Wanting to create a superhydrophobic coating that would adhere to rough structures and provide chemical durability, the research team synthesized hydrophobic nanoparticles using the sol-gel method with modified perfluorodecyltrichlorosilane (PFTS). These particles could reportedly expand to create micro- and nanostructures for superhydrophobicity during the treatment, with a water contact angle of 154±1.2 degrees and sliding angle of 3±0.5 degrees.

Additionally, this combination created repairable microstructures that allow the coating to self-heal.
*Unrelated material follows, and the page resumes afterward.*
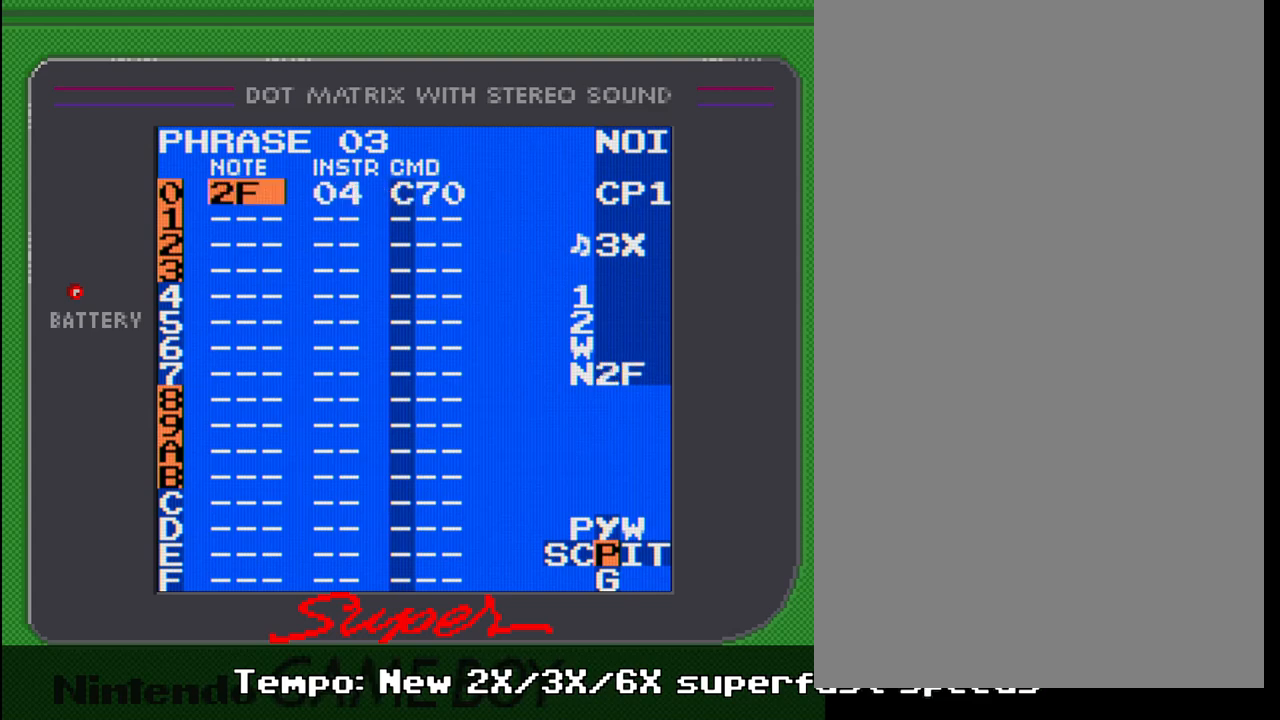
{"buttons": [], "events": []}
The fluororubber resin acts as an elastic micro-support, to increase the coating’s resistance to bear and repair mechanical damage.

The coating is noted to be suited for outdoor application, as it demonstrated “outstanding” self-cleaning and anti-fouling properties to prevent surface contamination. Researchers say they expect to “open a new avenue to realize the large-scale applications of superhydrophobic coatings in harsh environments” with the development of their coating.
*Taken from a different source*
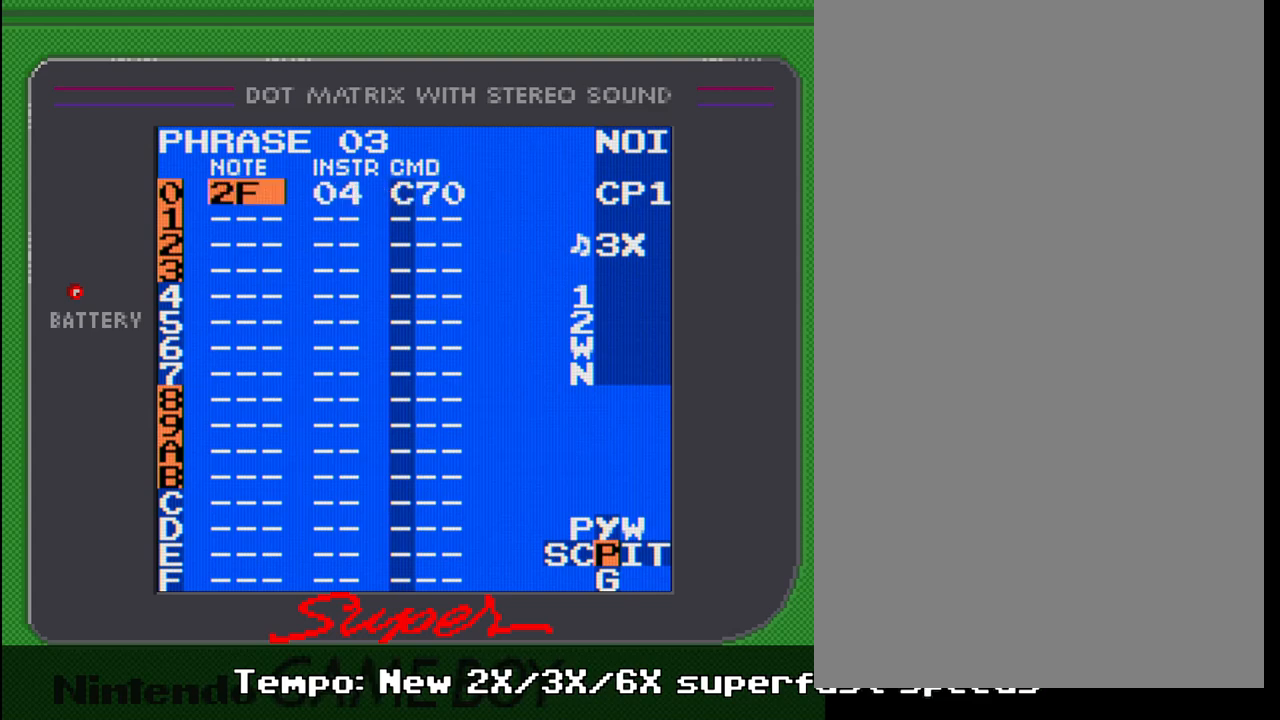
{"buttons": ["SELECT"], "events": [[233, "SELECT", "down"]]}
And, in May, researchers from Sandia National Laboratories announced that they have developed an environmentally friendly coating inspired by seashells to protect materials in hostile environments, such as satellites in outer space. The new coating is also inexpensive and lightweight in that it is created from sugar burnt to carbon black and interspersed between layers of silica, which is reportedly the most common material found on Earth.

Because the material is so light, it can be sent into space as a protective layer on satellites since comparatively little material is needed to achieve the same resilience as heavier but less effective shielding. The laboratory reports that thicker shield coatings are durable enough to strengthen the walls of pressurized vessels when added ounces are not an issue.

In addition to its light-weight properties, the new coating is also more cost effective. A beryllium wafer, which is currently used in the Z machine and in protective shielding applications, is reportedly 3,800 times more expensive than the new film.

Sandia reports that both coatings can survive temperatures about 1,000 C (1,832 F), but the new coating is also environmentally friendly. Where beryllium can create toxic conditions in environments that must be cleaned after use, only ethanol is added in the new film’s coating process.

To make the coating strong, Sandia scientists used alternating organic and inorganic layers, which is also a major factor in seashell longevity. Hongyou Fan, Sandia manager and paper author, said the organic sugar layers burnt to carbon black act like a caulk and stop cracks from spreading through the inorganic silica.

It also reportedly provides layers of cushioning to increase its mechanical strength, which was previously reported 20 years ago in another attempt by Sandia to mimic the seashell model. Initial testing varied between a few to 13 layers.